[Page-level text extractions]

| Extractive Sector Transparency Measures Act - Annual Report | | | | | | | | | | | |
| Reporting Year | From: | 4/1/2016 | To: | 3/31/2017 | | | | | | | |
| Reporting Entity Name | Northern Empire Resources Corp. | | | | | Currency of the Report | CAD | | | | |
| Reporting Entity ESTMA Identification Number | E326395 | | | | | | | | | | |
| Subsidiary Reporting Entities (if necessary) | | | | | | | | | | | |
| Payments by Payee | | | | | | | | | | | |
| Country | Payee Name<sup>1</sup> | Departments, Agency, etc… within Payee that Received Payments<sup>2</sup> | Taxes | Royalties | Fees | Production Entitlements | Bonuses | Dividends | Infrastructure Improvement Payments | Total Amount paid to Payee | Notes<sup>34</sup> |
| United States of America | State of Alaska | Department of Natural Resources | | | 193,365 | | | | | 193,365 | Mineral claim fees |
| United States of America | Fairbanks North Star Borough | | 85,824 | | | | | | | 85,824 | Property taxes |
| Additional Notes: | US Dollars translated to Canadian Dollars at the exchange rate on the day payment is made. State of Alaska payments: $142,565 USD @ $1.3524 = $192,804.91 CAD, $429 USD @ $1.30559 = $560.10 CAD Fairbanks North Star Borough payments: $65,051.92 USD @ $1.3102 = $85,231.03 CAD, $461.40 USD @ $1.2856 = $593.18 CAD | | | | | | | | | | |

...

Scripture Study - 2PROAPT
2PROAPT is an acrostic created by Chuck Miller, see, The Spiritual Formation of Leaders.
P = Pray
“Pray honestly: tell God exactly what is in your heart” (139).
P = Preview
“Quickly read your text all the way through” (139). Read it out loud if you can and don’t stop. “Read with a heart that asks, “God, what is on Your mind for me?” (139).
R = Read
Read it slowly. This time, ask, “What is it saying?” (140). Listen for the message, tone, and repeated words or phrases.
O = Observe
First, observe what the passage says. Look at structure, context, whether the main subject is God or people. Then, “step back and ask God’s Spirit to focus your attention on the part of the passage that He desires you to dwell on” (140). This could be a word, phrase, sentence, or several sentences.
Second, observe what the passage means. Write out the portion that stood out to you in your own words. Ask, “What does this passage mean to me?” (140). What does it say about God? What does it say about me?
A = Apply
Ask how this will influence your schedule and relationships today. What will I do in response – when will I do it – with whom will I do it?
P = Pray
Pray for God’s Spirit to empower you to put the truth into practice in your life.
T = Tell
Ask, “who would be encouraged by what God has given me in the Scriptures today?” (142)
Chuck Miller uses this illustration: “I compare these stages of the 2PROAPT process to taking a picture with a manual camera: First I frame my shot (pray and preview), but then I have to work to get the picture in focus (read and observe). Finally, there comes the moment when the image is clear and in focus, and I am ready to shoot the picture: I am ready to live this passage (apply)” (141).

INSTRUCTIONS TO FOLLOW: Search the data for the string "when". List each line that has it.

EXERCISE SOLUTION:
Ask how this will influence your schedule and relationships today. What will I do in response – when will I do it – with whom will I do it?
Chuck Miller uses this illustration: “I compare these stages of the 2PROAPT process to taking a picture with a manual camera: First I frame my shot (pray and preview), but then I have to work to get the picture in focus (read and observe). Finally, there comes the moment when the image is clear and in focus, and I am ready to shoot the picture: I am ready to live this passage (apply)” (141).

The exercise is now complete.